I want to do the parsing on demand - meaning, to only parse and show the parent nodes at first, and when the client clicks on a parent node - to send a request to the server that tells which parent was selected, and just then to parse and send its children (again, not the whole sub-tree, but just the parents).
I thought about using STAX parser, but I don't understand how to work with it when it comes to parent-children relationship. How do I tell the parser not to continue to the next START-ELEMENT which is the child, but to skip to the next parent in its level? and also - is there a way to go back with the ITERATOR implementation? after choosing one parent and seeing its children, can I go back and see a previous parent?
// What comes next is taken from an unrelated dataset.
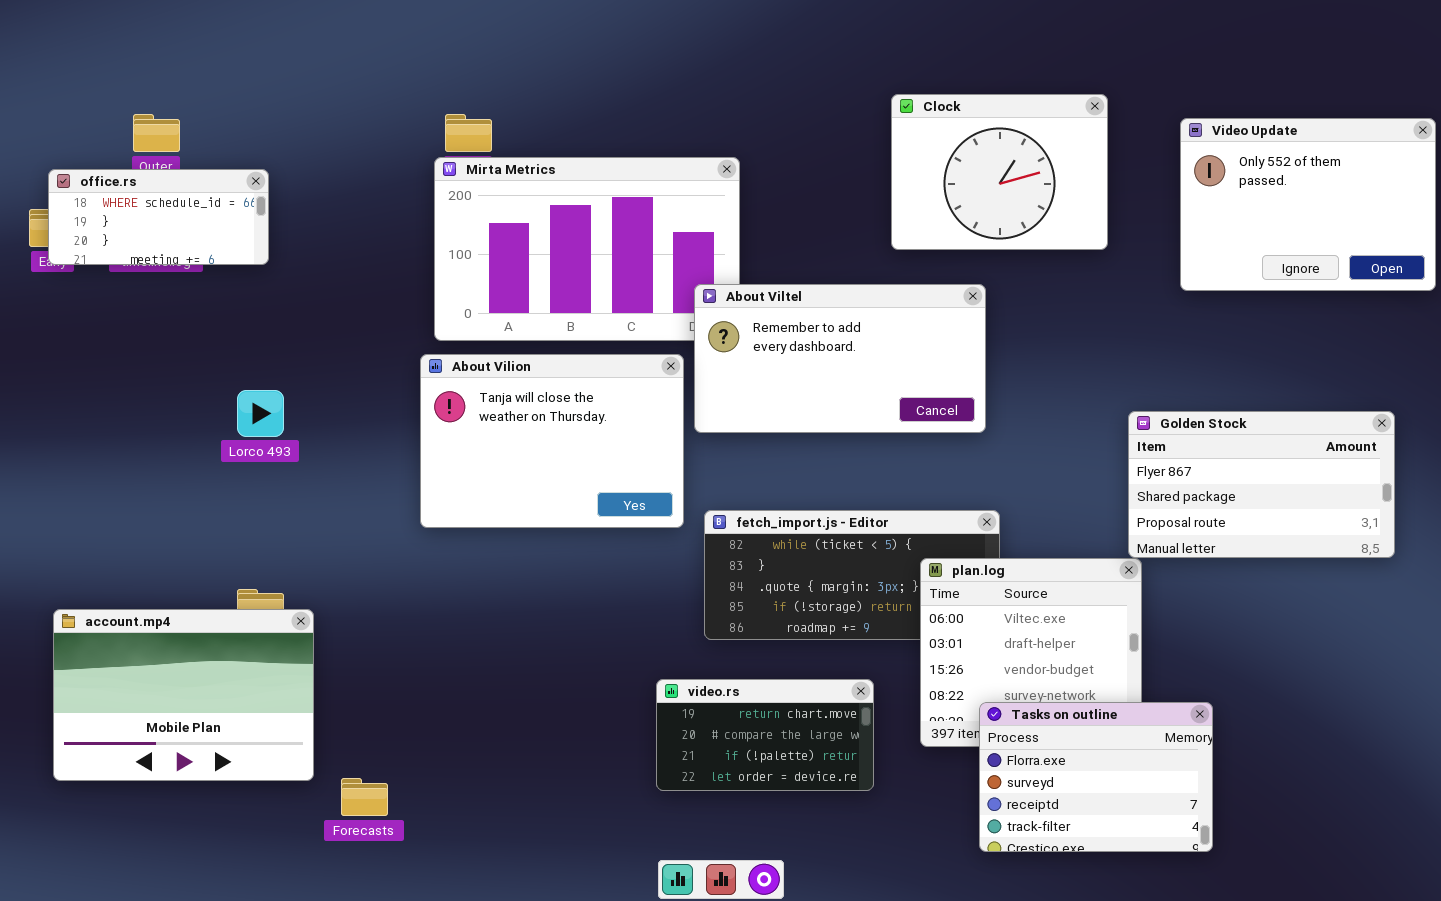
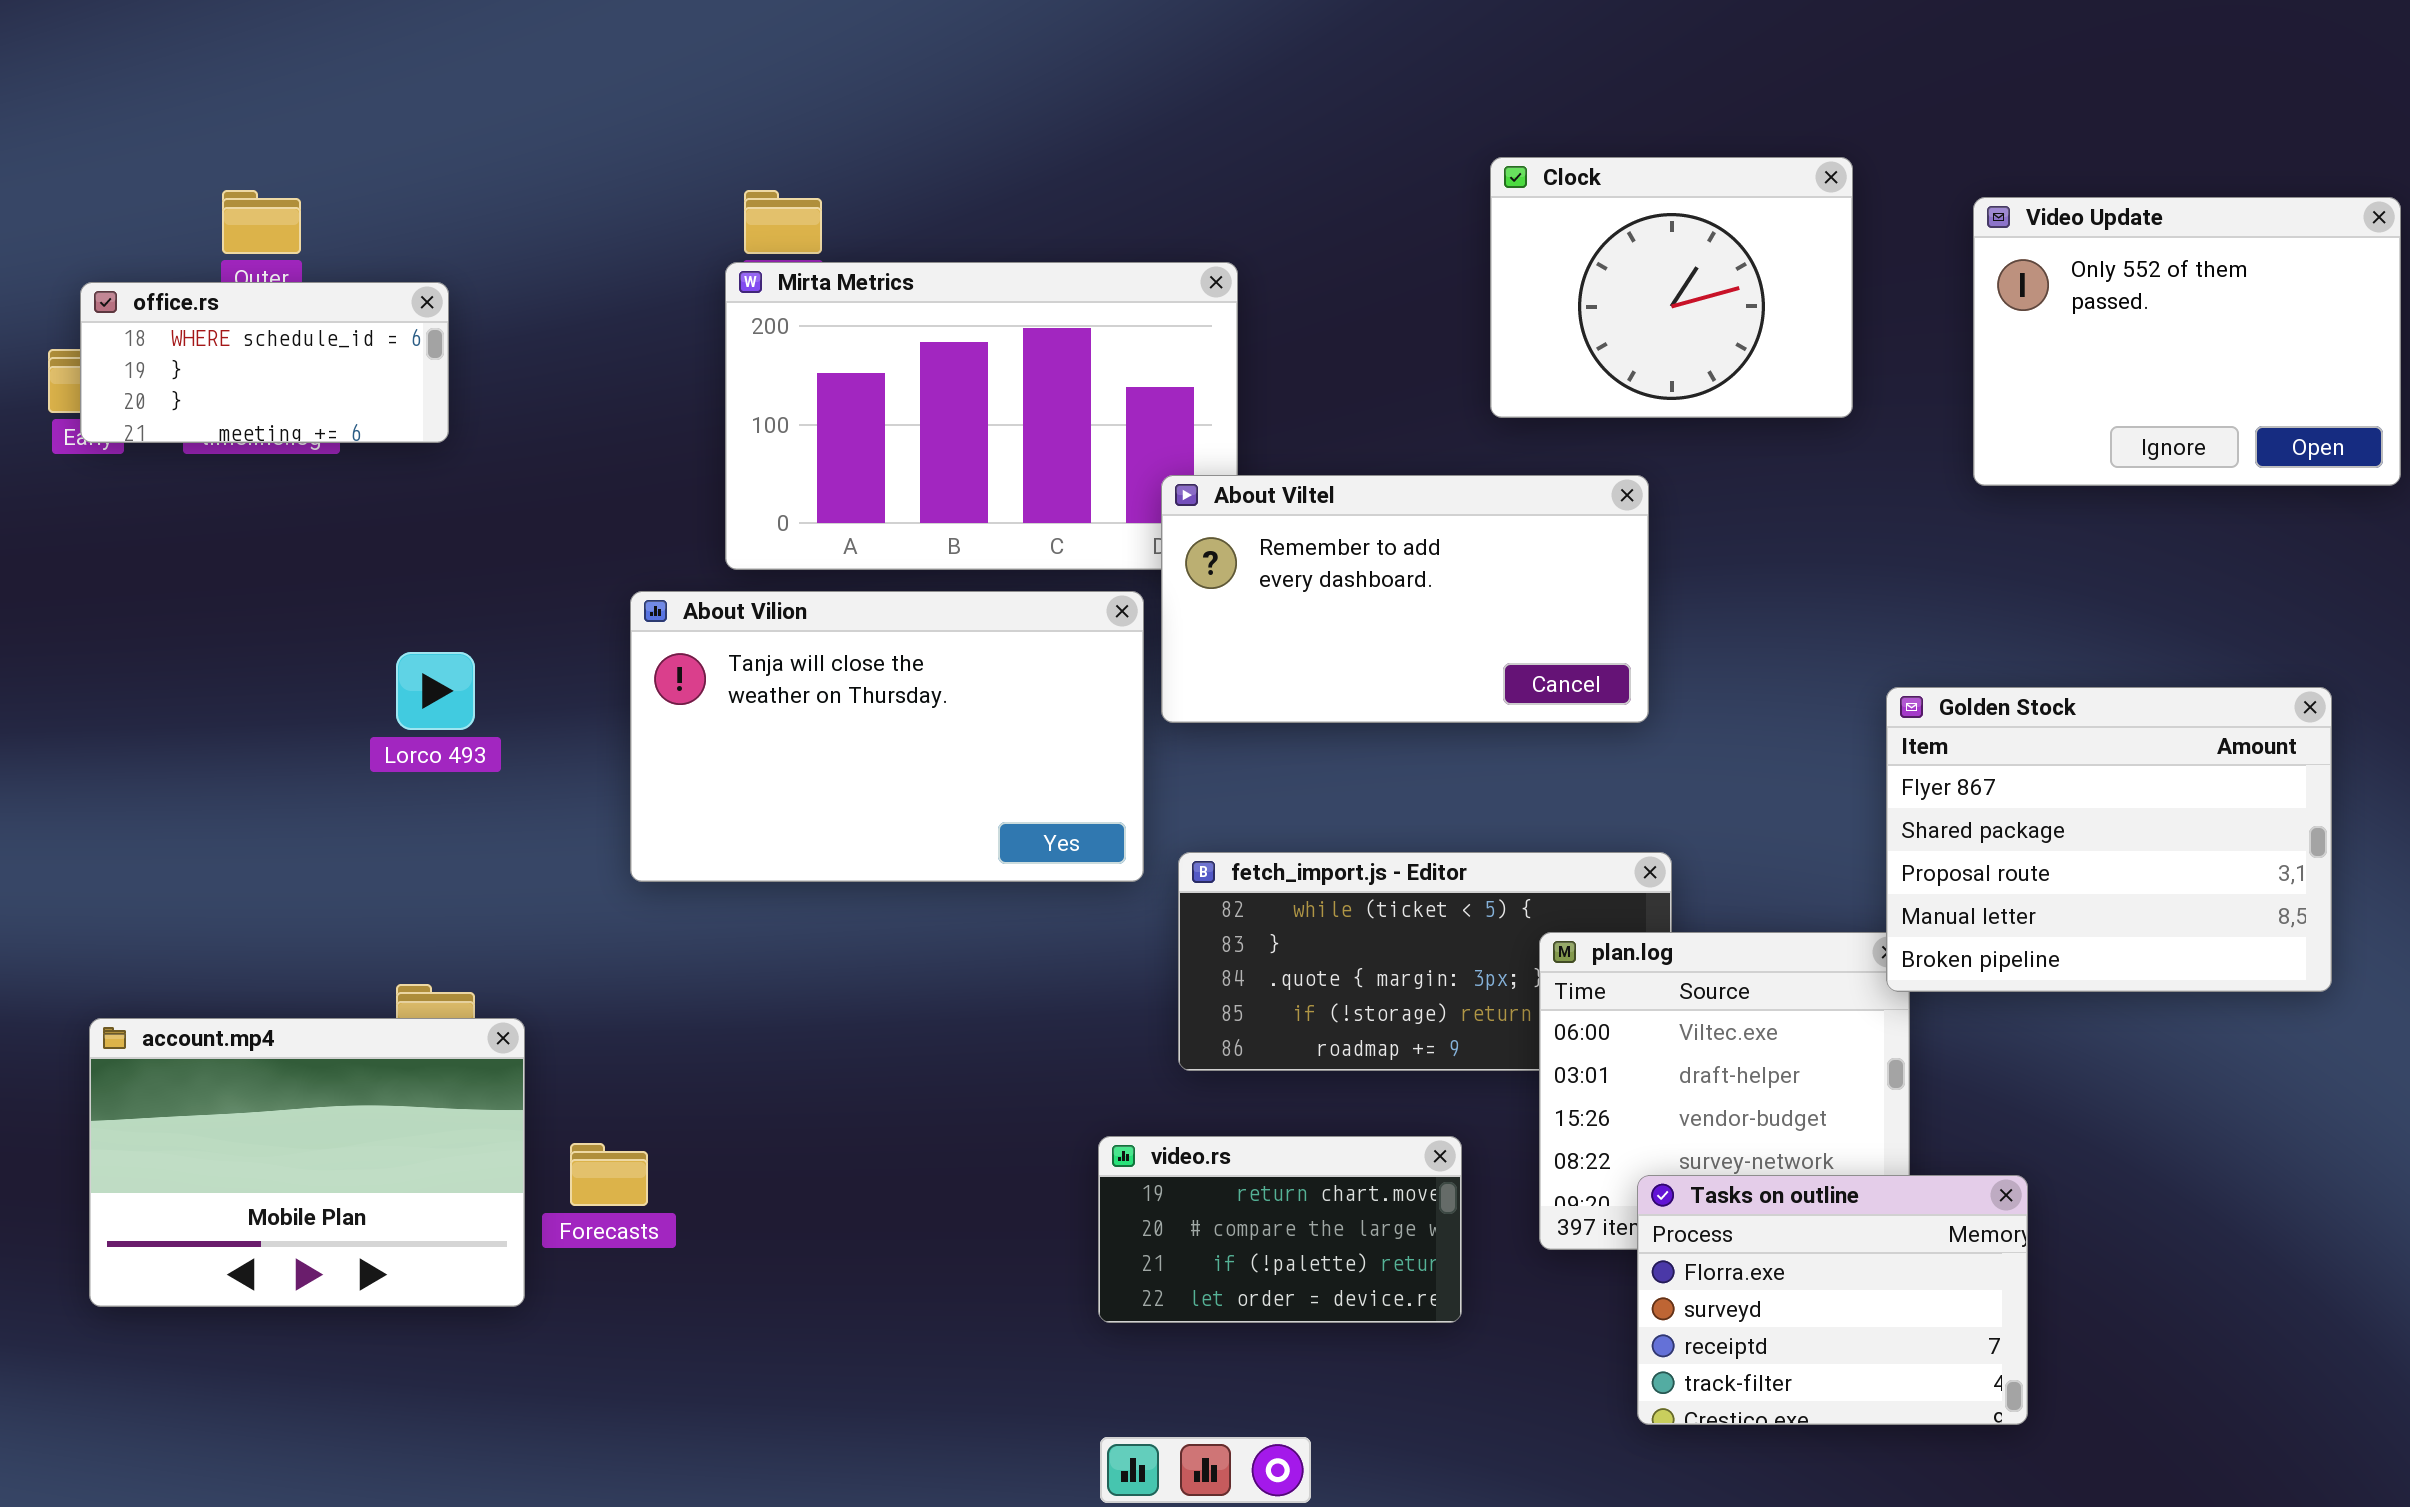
About Vilion: [420,354,684,528] -> [630,591,1144,882], resized
Golden Stock: [1128,411,1395,558] -> [1886,687,2332,992], resized
Forecasts: [341,778,388,816] -> [570,1143,648,1206], moved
I would really appreciate any suggestion!
Thank you.
No, you can't skip a sub-tree of an XML document without parsing it first. That is true for every parser, not just StAX. (Knowing which point to skip to implies that you've already parsed the elements in between.)
However by maintaining a nesting level counter that you increment with every start element event and decrement with every end element event, it's easy to ignore all the events that come from a level below your target level.
Parsing is one way, not random access, you can't jump back and forth. (Again, this would assume that the parser stores a representation of everything parsed so far, which is exactly what StAX was created to avoid.) But of course you can try to record the byte position of each parent tag in the file, then later seek to it if you've got the file open for random access. There are quite a few pitfalls to this approach though.
All in all, your use case doesn't look like a good fit for StAX. Have you tried VTD-XML? Depending on how big your file is, it can be exactly what you want.